___ Data excerpts

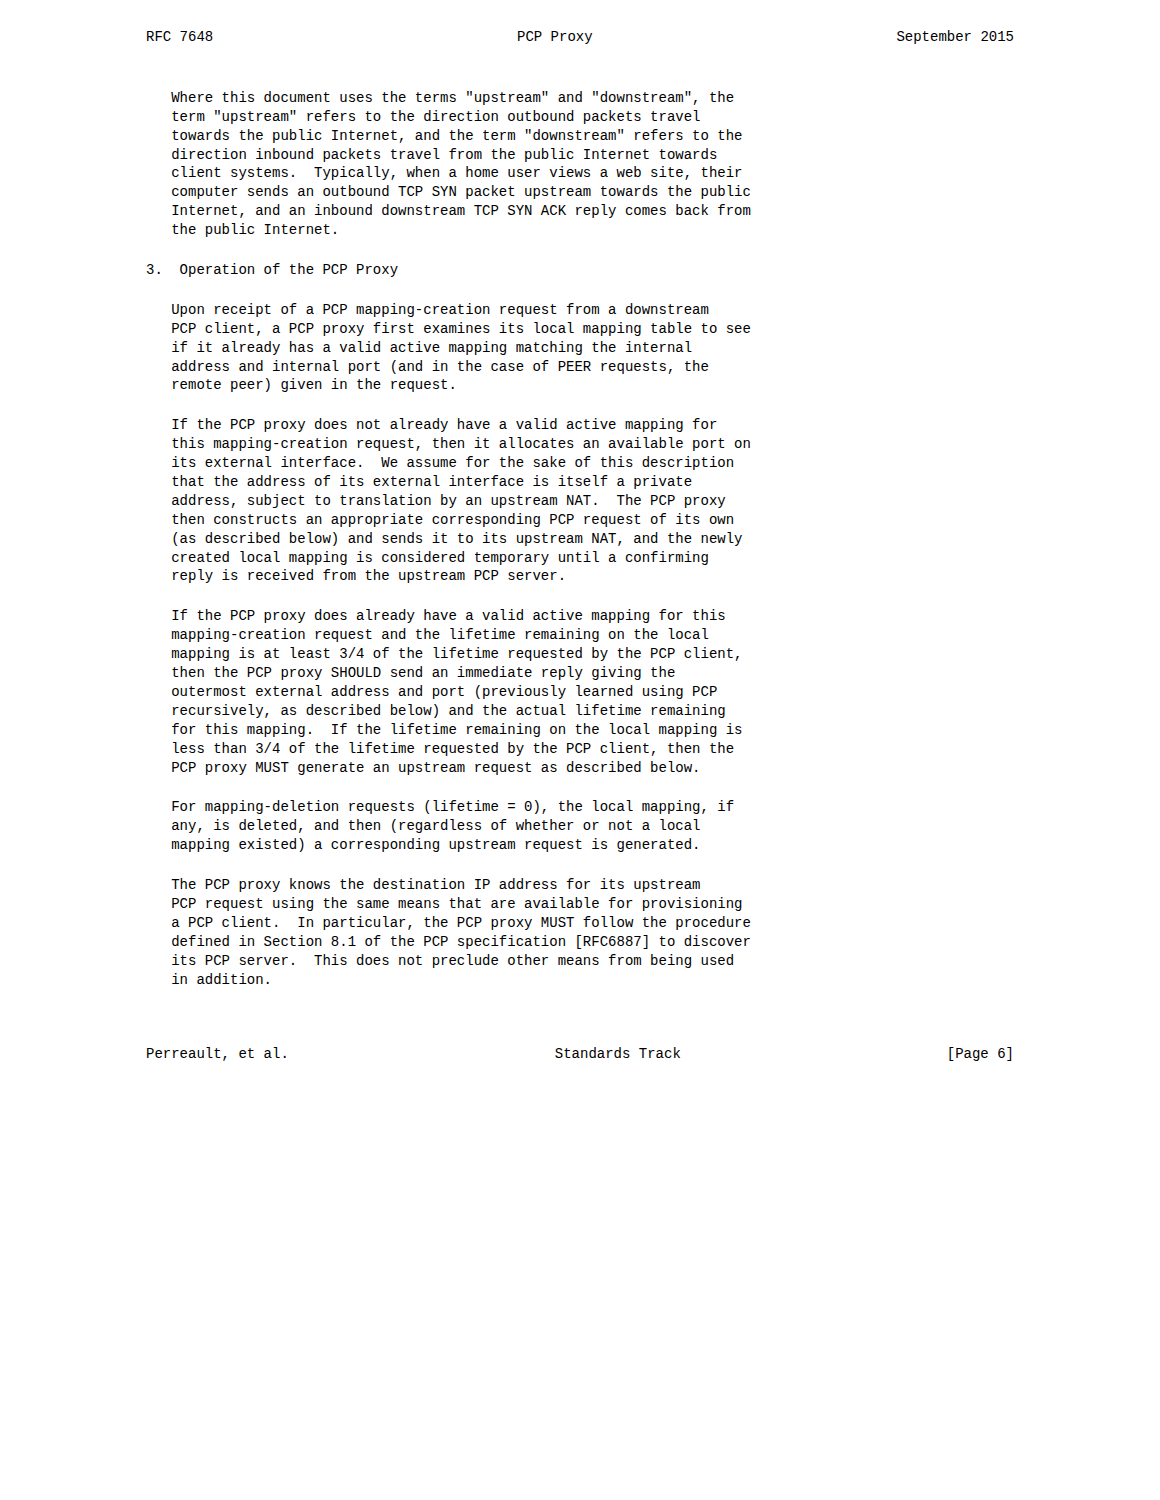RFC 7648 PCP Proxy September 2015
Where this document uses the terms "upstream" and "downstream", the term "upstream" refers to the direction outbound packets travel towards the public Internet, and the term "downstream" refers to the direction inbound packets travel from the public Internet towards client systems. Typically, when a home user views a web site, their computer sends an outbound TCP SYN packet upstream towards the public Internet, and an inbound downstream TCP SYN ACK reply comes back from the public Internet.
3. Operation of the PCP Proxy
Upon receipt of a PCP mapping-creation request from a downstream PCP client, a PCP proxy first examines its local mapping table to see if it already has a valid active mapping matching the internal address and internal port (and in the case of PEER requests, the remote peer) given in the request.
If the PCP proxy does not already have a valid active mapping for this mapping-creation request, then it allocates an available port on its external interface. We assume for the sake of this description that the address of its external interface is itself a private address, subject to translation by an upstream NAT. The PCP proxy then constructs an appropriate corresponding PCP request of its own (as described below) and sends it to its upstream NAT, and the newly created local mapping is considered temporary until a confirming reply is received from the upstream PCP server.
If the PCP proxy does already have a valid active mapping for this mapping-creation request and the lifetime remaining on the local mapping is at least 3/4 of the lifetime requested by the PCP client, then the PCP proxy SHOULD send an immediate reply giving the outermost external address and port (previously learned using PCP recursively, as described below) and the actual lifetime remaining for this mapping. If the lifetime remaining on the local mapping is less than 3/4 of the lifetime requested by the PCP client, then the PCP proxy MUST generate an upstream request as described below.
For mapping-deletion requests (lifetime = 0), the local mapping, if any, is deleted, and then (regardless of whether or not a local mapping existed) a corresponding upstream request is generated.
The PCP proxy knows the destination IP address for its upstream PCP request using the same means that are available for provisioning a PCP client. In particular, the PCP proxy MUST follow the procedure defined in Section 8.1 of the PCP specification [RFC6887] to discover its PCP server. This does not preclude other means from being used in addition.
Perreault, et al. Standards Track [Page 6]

______

Task brief: Across all lines above, count those with the string "requests". Only the number is wanted.

Problem solution: 2